*分析用テキスト*
唐津にチャレンジその3

藩校中門 唐破風

 と,いうわけで,天守閣に向かって歩きます。

 まずは旧唐津藩藩校中門。
 門を保存してその周辺の壁も当時っぽい雰囲気(漆喰っぽい壁を見ると無条件で「当時」(注:具体的に「当時」というのが何年頃なのかは全く分かってない)のものだと思ってしまうあたりが日本人=忍者な人と変わりがないですね)にしてるのはよいのですが,この状態からなにか変化はありうるんでしょうか?なんかこれだけだと寂しいですよね…。辰巳櫓もこんな感じでとりあえず残されてましたが…。もともとこの場所にあったわけではないようなので,ありがちにどこかのお寺に移築される日が来たりするんでしょうか。

 そして,観光地図に「西ノ門館」の案内があったので寄ってみると,唐津焼の販売のほか,曳山の修理場がありました。残念ながら?修理中の曳山はありませんでした(展示場に全部いたんだからあたりまえですね)。

埋門小路

 その後,埋門小路へ。石垣の脇の小道を進みます。
 石垣がまっすぐ伸びていて,雰囲気のある道です。が,明らかに石垣の外側を歩いているわけで,この小路は一体当時(注:前同)はどうなっていたのでしょうか。頭の中にクエスチョンマークが浮かんだまま歩きます。

 歩いていると,右手に旧高取邸。時間があれば立ち寄ってもよかったのですが,このあとにSGが待ってるので無視して直進。

*データ記録*
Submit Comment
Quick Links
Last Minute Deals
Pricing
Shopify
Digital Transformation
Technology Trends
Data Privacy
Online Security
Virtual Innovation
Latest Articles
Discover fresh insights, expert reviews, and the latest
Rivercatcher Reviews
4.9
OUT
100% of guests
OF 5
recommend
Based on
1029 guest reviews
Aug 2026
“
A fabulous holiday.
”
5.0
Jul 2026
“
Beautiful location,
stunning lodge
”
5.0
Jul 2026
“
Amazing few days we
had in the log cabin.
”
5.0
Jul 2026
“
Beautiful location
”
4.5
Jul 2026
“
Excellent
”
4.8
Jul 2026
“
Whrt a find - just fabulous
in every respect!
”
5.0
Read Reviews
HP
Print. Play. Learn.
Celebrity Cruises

...

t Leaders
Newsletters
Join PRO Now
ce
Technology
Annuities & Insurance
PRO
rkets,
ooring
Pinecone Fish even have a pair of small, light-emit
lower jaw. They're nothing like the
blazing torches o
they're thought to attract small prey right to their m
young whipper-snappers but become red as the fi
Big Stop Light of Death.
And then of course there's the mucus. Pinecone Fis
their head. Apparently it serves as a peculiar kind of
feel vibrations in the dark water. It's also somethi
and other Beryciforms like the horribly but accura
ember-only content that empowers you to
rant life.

*作業内容*
唐津の街歩きを綴った文章を、最後の文の後から書き継いでください。 記録は使わなくても作業できます。

*作業の結果*
 さらに進むと川。どうも川ではなくお堀だったようで,立て看板によると「二ノ門外堀」とのことです。あわせて「北ノ門」がここにあったと書かれているのでありますが,イマイチ北ノ門がどこにあってどういう役割を果たしていたのか,看板にある古地図からは分かりません。……!!古地図!?
 はい,お馬鹿NPは,ここにきてようやく,立て看板に古地図がついていたことに気付いたのでした。これに気付かず,さんざん内心で唐津市に文句を垂れていたわけで,文句をいう前に見るべきものをしっかり見ないとね……。あぁお恥ずかしいったらありゃしない。
 で,この看板の地図によると,やはり自分が今歩いていた小路は当時は石垣の外で,下手したら海だったんじゃないでしょうか。くそ〜,もっと早く看板の地図を意識してたら歩き方もまた変わってたのに……。
 まあ,今さらどうしようもないのでありました。とりあえずだんだんと天守閣が近づいてきてるのでそこを目指します。はぁぁ。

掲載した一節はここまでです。